JuliaStats / Distributions.jl

A Julia package for probability distributions and associated functions.
Other
1.12k stars 419 forks source link

incongruency in `params` of MvNormalCanon vs NormalCanon #1380

Open st-- opened 3 years ago

st-- commented 3 years ago

In contrast to the (co)variance vs standard deviation inconsistency between Normal and MvNormal (https://github.com/JuliaStats/Distributions.jl/issues/584), NormalCanon and MvNormalCanon both are defined in terms of the natural parameters, \eta = \mu \sigma^(-2) and \lambda = \sigma^(-2) in the univariate case and h = inv(\Sigma) \mu and J = inv(\Sigma) in the multivariate case. Both structs also store the mean \mu separately (I'm assuming for computational efficiency reasons?). So all in all I would expect them to behave similarly (except for dimensionality).

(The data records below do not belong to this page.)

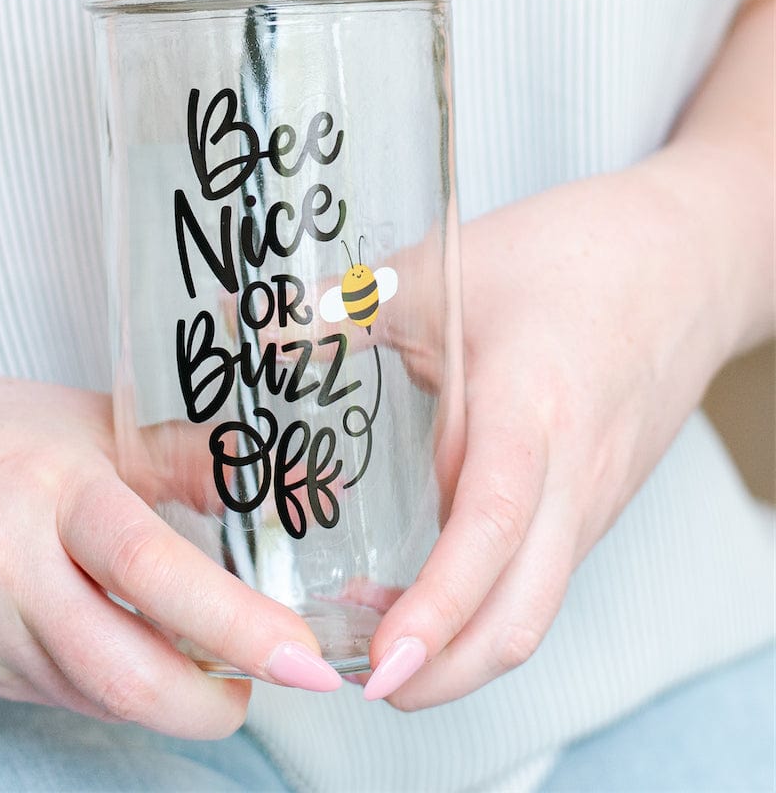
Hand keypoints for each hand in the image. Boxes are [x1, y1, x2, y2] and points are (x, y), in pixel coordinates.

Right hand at [0, 325, 341, 738]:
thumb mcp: (89, 422)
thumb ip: (186, 459)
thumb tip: (286, 485)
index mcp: (49, 488)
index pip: (150, 568)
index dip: (236, 624)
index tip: (302, 658)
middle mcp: (3, 567)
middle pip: (121, 671)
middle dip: (210, 704)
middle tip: (263, 684)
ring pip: (92, 694)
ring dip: (161, 693)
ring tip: (205, 661)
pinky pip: (52, 695)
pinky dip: (107, 686)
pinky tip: (129, 651)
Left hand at [361, 157, 745, 706]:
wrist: (683, 259)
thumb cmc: (570, 256)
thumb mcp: (446, 269)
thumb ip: (348, 306)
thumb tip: (251, 324)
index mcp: (531, 410)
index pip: (490, 530)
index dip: (437, 606)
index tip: (381, 659)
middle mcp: (572, 474)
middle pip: (522, 613)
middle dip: (445, 672)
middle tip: (363, 680)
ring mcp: (591, 495)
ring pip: (534, 603)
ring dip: (462, 641)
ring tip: (377, 631)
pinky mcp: (594, 499)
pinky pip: (543, 572)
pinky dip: (488, 601)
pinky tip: (431, 579)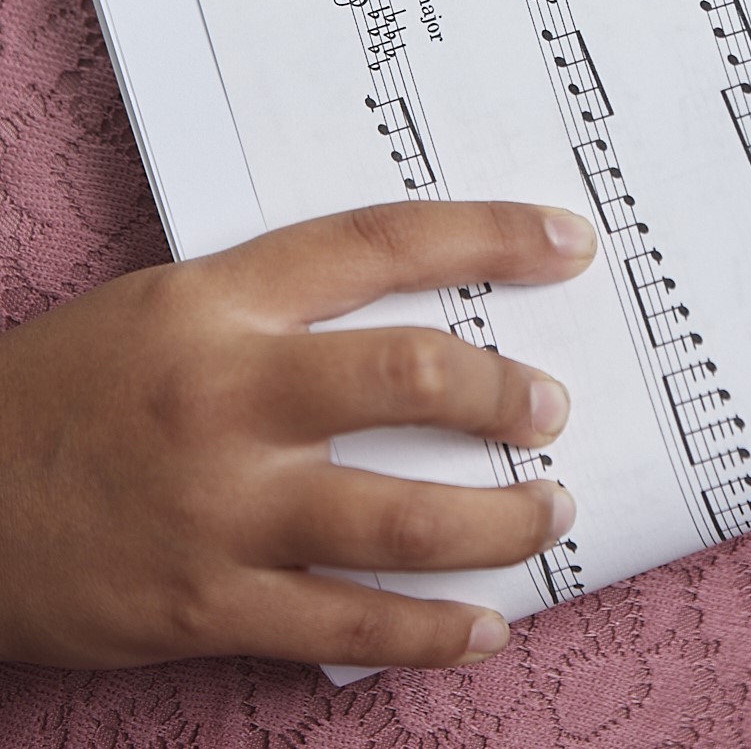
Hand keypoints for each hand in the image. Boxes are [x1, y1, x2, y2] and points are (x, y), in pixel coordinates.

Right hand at [0, 199, 596, 668]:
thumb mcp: (164, 307)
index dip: (489, 235)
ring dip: (498, 522)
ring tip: (549, 511)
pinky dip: (431, 632)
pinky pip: (345, 627)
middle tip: (552, 408)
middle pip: (409, 379)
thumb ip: (278, 304)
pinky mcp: (205, 608)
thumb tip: (418, 312)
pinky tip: (484, 628)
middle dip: (504, 395)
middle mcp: (228, 397)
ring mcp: (220, 511)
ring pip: (398, 519)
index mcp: (219, 302)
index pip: (381, 242)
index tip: (568, 242)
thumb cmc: (65, 392)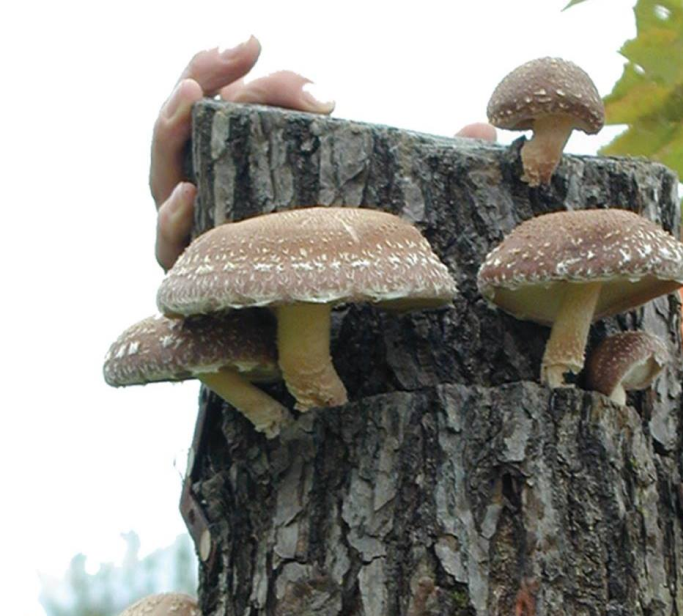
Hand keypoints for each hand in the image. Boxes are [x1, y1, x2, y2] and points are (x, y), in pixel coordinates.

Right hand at [150, 36, 335, 269]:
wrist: (294, 314)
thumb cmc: (296, 242)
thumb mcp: (305, 183)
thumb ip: (303, 142)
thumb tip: (326, 101)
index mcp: (212, 156)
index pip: (206, 97)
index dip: (217, 64)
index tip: (252, 42)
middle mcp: (189, 183)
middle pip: (178, 123)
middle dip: (201, 78)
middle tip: (231, 55)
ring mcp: (182, 224)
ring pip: (162, 171)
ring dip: (173, 130)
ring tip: (189, 98)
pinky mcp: (184, 269)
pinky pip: (168, 240)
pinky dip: (175, 216)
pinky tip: (190, 193)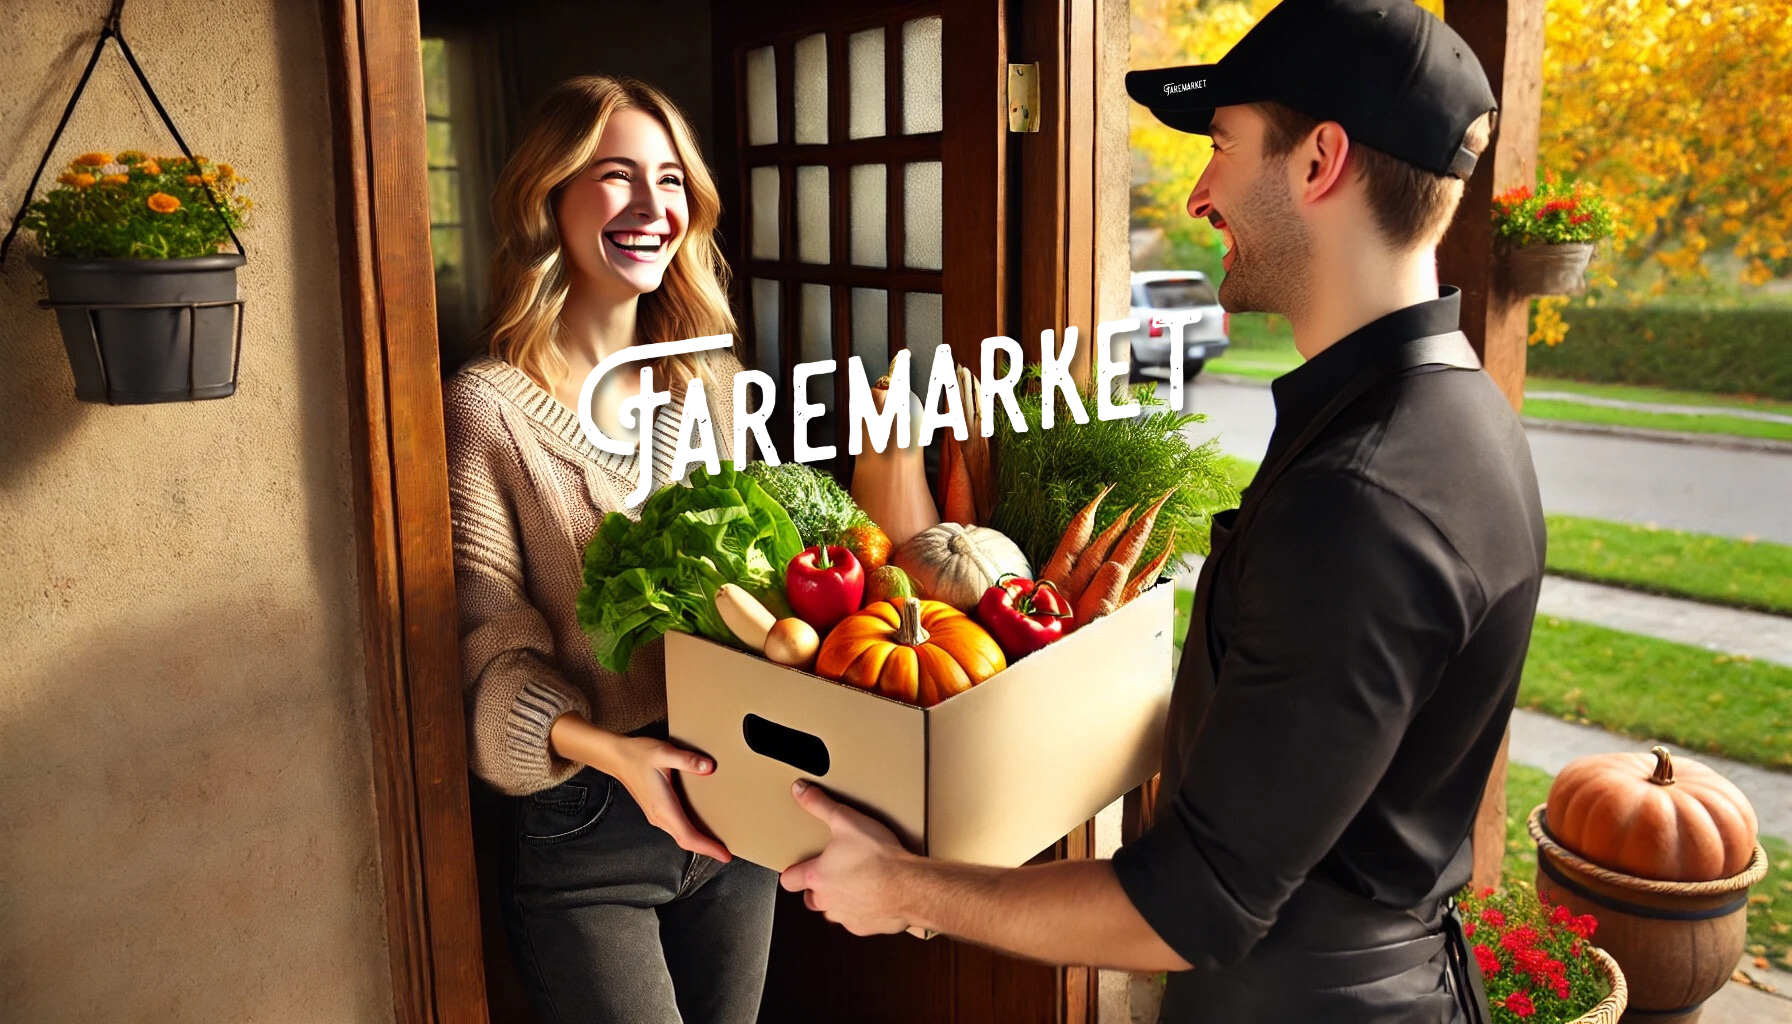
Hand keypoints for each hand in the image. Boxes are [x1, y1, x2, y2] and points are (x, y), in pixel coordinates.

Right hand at [598, 734, 731, 862]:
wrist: (616, 757)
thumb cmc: (637, 755)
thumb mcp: (664, 753)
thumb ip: (688, 761)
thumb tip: (709, 768)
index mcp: (663, 807)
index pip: (688, 836)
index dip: (708, 848)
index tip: (724, 855)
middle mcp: (659, 816)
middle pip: (686, 841)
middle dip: (707, 849)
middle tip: (726, 853)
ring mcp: (656, 815)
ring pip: (680, 836)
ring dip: (698, 842)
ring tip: (717, 843)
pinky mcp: (656, 810)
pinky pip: (676, 828)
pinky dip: (690, 834)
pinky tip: (700, 828)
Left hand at [779, 779, 912, 935]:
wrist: (909, 886)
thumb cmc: (879, 858)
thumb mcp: (847, 820)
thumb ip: (820, 805)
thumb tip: (800, 791)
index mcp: (817, 876)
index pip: (788, 880)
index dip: (791, 872)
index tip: (797, 866)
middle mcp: (827, 900)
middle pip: (809, 898)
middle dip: (817, 887)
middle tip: (832, 870)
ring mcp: (845, 915)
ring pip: (832, 911)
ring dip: (839, 899)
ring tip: (856, 880)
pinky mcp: (865, 926)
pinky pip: (856, 919)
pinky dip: (862, 909)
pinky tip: (874, 893)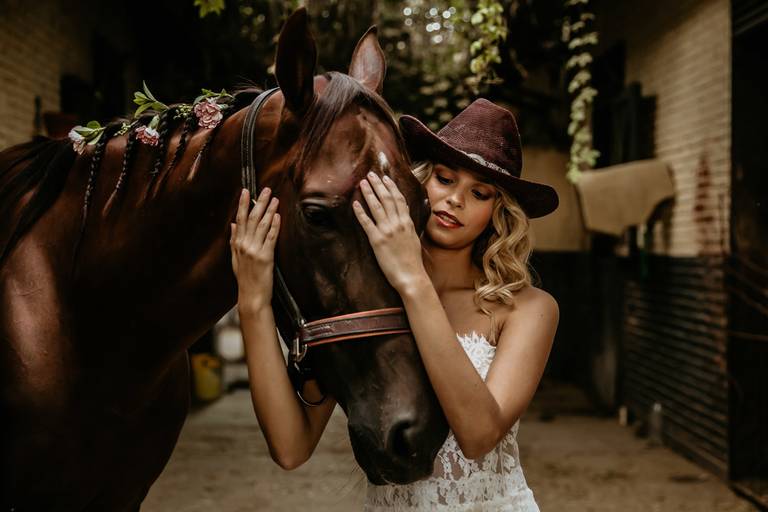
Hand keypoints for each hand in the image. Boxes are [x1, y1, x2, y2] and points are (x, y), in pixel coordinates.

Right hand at [230, 187, 279, 310]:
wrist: (251, 296)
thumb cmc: (245, 278)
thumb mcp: (235, 259)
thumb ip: (234, 240)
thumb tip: (233, 224)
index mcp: (237, 244)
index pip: (239, 219)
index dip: (242, 204)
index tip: (245, 191)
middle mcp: (244, 245)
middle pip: (251, 218)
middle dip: (259, 202)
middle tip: (266, 190)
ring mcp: (254, 250)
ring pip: (261, 225)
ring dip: (269, 210)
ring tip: (275, 199)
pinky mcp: (265, 257)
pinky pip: (271, 237)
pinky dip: (274, 225)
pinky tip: (278, 216)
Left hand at [353, 172, 428, 293]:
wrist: (411, 275)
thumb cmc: (412, 260)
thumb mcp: (413, 238)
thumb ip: (407, 225)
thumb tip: (404, 213)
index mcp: (407, 222)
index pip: (398, 199)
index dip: (391, 187)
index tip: (385, 177)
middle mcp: (397, 224)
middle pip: (387, 199)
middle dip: (378, 185)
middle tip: (370, 175)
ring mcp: (387, 231)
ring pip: (377, 207)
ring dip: (369, 193)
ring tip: (362, 183)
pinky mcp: (377, 241)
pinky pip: (367, 223)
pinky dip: (360, 212)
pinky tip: (355, 204)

But params(NormalCanon(nat1, nat2)) == (nat1, nat2) whereas params(MvNormalCanon([nat1], [nat2])) != ([nat1], [nat2]) -- params(::MvNormalCanon) also returns the mean as the first element in the tuple.

What reasons (other than potential backwards-compatibility) would there be for this?

Would you be willing to have this change at the next breaking release? (Happy to make a PR to change it.)

devmotion commented 3 years ago

I would support a PR, I think, since in my opinion it is a bit strange to return a partly redundant set of parameters. And if one is actually interested in the mean, one can call mean.

I assume one motivation for the current definition if it was done on purpose could be that actually for MvNormalCanon a constructor exists that takes all three "parameters", including the mean. Even though this is inconsistent with the scalar case, I think this inconsistency does not necessarily have to be changed and one has to be a bit careful with the consistency argument: it is more expensive to recompute the mean in the multivariate case, so there are efficiency gains if one can provide a pre-computed mean; in the scalar case it is cheap to calculate the mean.